El profesor asintió levemente con la cabeza. Casi imperceptible.

—Supongamos que tienes un allegado, como tú dices. Un familiar directo, un padre o un hermano. Lleva cinco años en estado vegetativo. Únicamente las máquinas lo mantienen con vida. No habla, no camina, no puede ir al cine o salir a cenar. No siente un beso, una caricia. Es completamente dependiente. Y llega el día en el que fallece. ¿En esa muerte hay algo, aunque sea mínimo, de felicidad en tu interior?

El chico mostró una mueca sarcástica en sus labios y con su falta de respuesta reconoció la derrota.

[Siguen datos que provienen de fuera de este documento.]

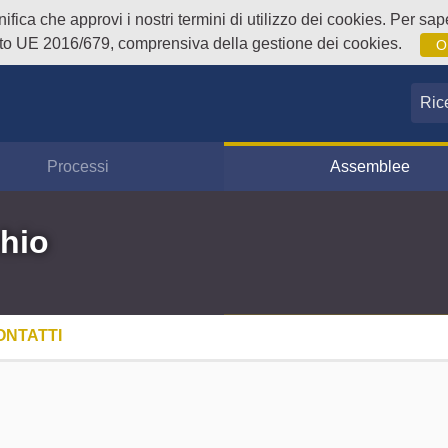
fica che approvi i nostri termini di utilizzo dei cookies. Per sape
o UE 2016/679, comprensiva della gestione dei cookies.
O
Ricer
Processi
Assemblee
hio
ONTATTI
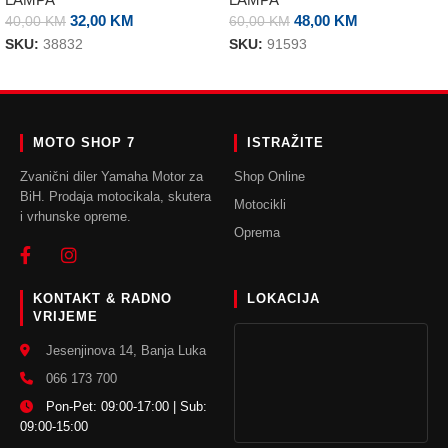
32,00
KM
48,00
KM
40,00
KM
60,00
KM
SKU:
38832
SKU:
91593
DODAJ U KORPU
DODAJ U KORPU
MOTO SHOP 7
ISTRAŽITE
Zvanični diler Yamaha Motor za
Shop Online
BiH. Prodaja motocikala, skutera
Motocikli
i vrhunske opreme.
Oprema
KONTAKT & RADNO
LOKACIJA
VRIJEME
Jesenjinova 14, Banja Luka
066 173 700
Pon-Pet: 09:00-17:00 | Sub:
09:00-15:00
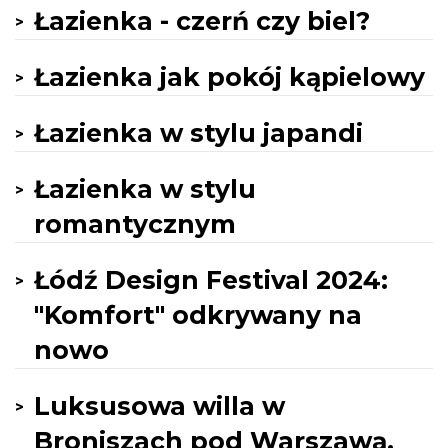
Łazienka - czerń czy biel?
Łazienka jak pokój kąpielowy
Łazienka w stylu japandi
Łazienka w stylu
romantycznym
Łódź Design Festival 2024:
"Komfort" odkrywany na
nowo
Luksusowa willa w
Broniszach pod Warszawą.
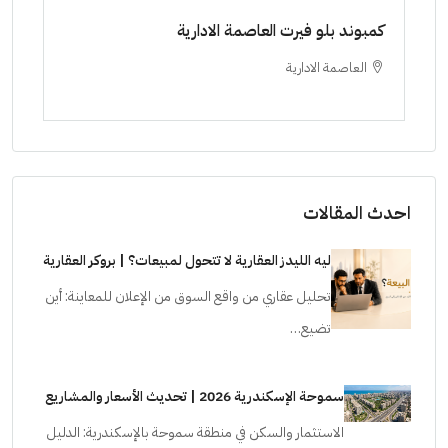
ط حتي
كمبوند بلو فيرت العاصمة الادارية
مشرو
العاصمة الادارية
ا
ستودي
احدث المقالات
ليه الليدز العقارية لا تتحول لمبيعات؟ | بروكر العقارية
تحليل عقاري من واقع السوق من الإعلان للمعاينة: أين
تضيع…
سموحة الإسكندرية 2026 | تحديث الأسعار والمشاريع
الاستثمار والسكن في منطقة سموحة بالإسكندرية: الدليل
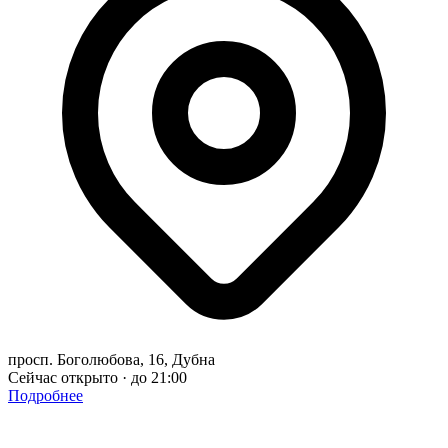
просп. Боголюбова, 16, Дубна
Сейчас открыто · до 21:00
Подробнее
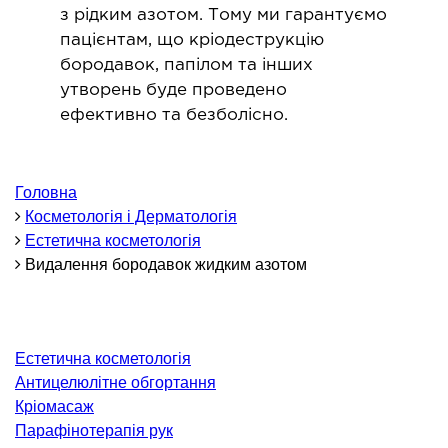
ОНКОЛОГІЯ ТА ОНКОХІРУРГІЯ
з рідким азотом. Тому ми гарантуємо
пацієнтам, що кріодеструкцію
огінекологія і хвороби молочної залози
бородавок, папілом та інших
утворень буде проведено
ологія та онкохірургія
ефективно та безболісно.
оурологія
іотерапія
Головна
ТЕРАПЕВТИЧНИЙ НАПРЯМ
Косметологія і Дерматологія
Естетична косметологія
ргологія
Видалення бородавок жидким азотом
діологія
матологія
окринологія
Естетична косметологія
троентерологія
Антицелюлітне обгортання
Кріомасаж
ологія і нутриціологія
Парафінотерапія рук
ологія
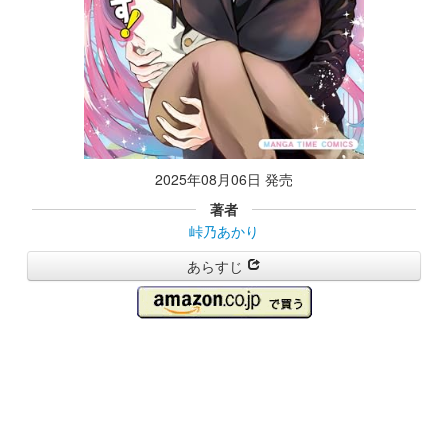
2025年08月06日 発売
著者
峠乃あかり
あらすじ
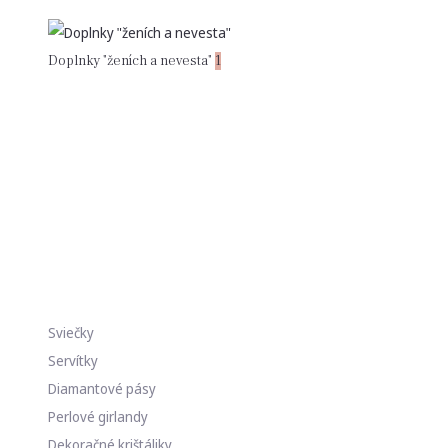
Doplnky "ženích a nevesta"
1
Sviečky
Servítky
Diamantové pásy
Perlové girlandy
Dekoračné krištáliky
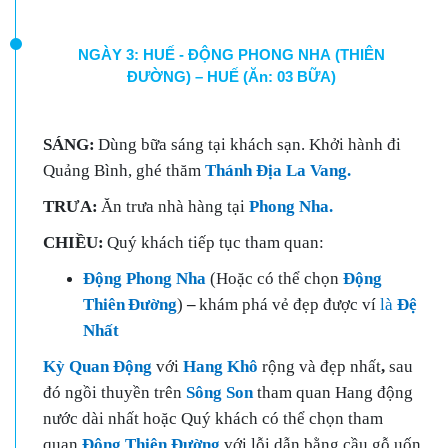
NGÀY 3: HUẾ - ĐỘNG PHONG NHA (THIÊN
ĐƯỜNG) – HUẾ (Ăn: 03 BỮA)
SÁNG:
Dùng bữa sáng tại khách sạn. Khởi hành đi
Quảng Bình, ghé thăm
Thánh Địa La Vang.
TRƯA:
Ăn trưa nhà hàng tại
Phong Nha.
CHIỀU:
Quý khách tiếp tục tham quan:
Động Phong Nha
(Hoặc có thể chọn
Động
Thiên
Đường
)
–
khám phá vẻ đẹp được ví
là
Đệ
Nhất
Kỳ Quan Động
với
Hang Khô
rộng và đẹp nhất
,
sau
đó ngồi thuyền
trên
Sông Son
tham quan Hang động
nước dài nhất hoặc Quý khách có thể chọn tham
quan
Động Thiên Đường
với lỗi dẫn bằng cầu gỗ uốn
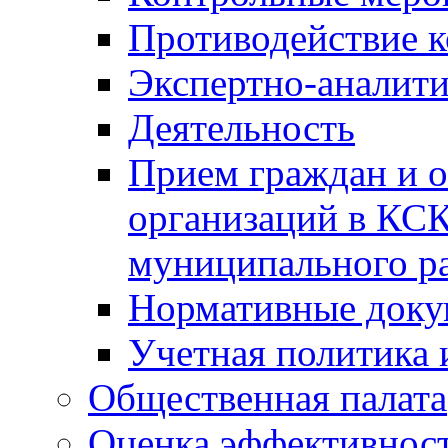
Противодействие 
Экспертно-аналити
Деятельность
Прием граждан и 
организаций в КС
муниципального р
Нормативные док
Учетная политика 
Общественная палата
Оценка эффективно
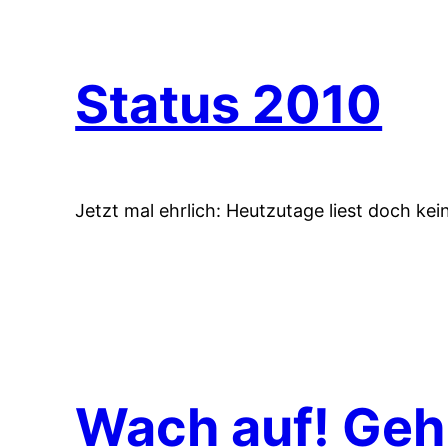
Status 2010
Jetzt mal ehrlich: Heutzutage liest doch ke
Wach auf! Geh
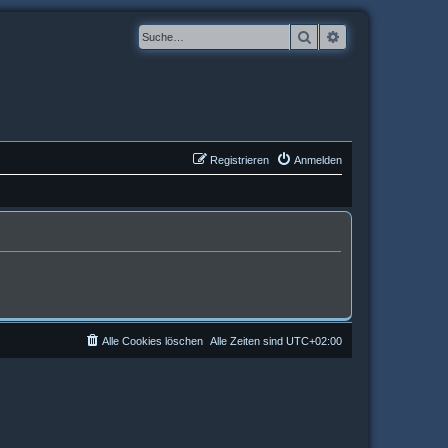
Suche
Erweiterte Suche
Registrieren
Anmelden
Alle Cookies löschen
Alle Zeiten sind
UTC+02:00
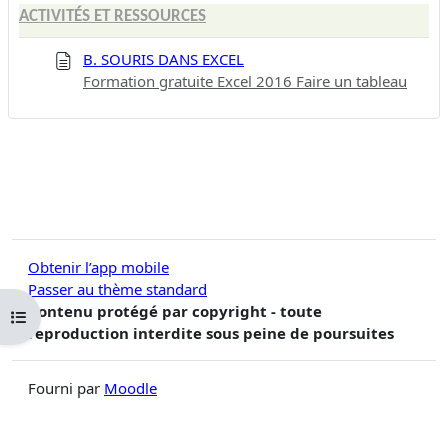
ACTIVITÉS ET RESSOURCES
B. SOURIS DANS EXCEL
Formation gratuite Excel 2016 Faire un tableau
Obtenir l’app mobile
Passer au thème standard
Contenu protégé par copyright - toute
Ouvrir l’index du cours
reproduction interdite sous peine de poursuites
Fourni par
Moodle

Un murmullo incómodo sobrevolaba el aula, a la cual había descolocado esta situación repentina. Melissa levantó la mano y sin esperar turno soltó:

—El placer.

Ganiz observó a Melissa con ojos de quien descubre una serendipia. La sonrisa cómplice que le dirigió demostraba agrado en esa respuesta.

—¿Cuál es tu nombre?

—Melissa —contestó sonrojada.

—Me gusta la contestación de Melissa. —Ganiz caminaba por la tarima con pasos cortos—. En cada momento de placer existe algo de felicidad. Al degustar una comida sentimos placer, al obtener un logro personal o ver una buena película también sentimos placer y, en ese momento, somos felices. Lo que motiva al individuo es la búsqueda de placer y su interés. ¿Cuántos de vosotros habéis sentido placer con el sexo? Me atrevería a decir, sin miedo a equivocarme, que todos. El sexo es placer culminado en su momento más álgido por el orgasmo, que provoca la liberación de endorfinas, las hormonas causantes de la felicidad. Ahora bien, ¿siempre hay que buscar el placer para ser felices?

La cuestión obtuvo respuestas afirmativas rápidamente, casi al unísono, de la mayor parte de la clase.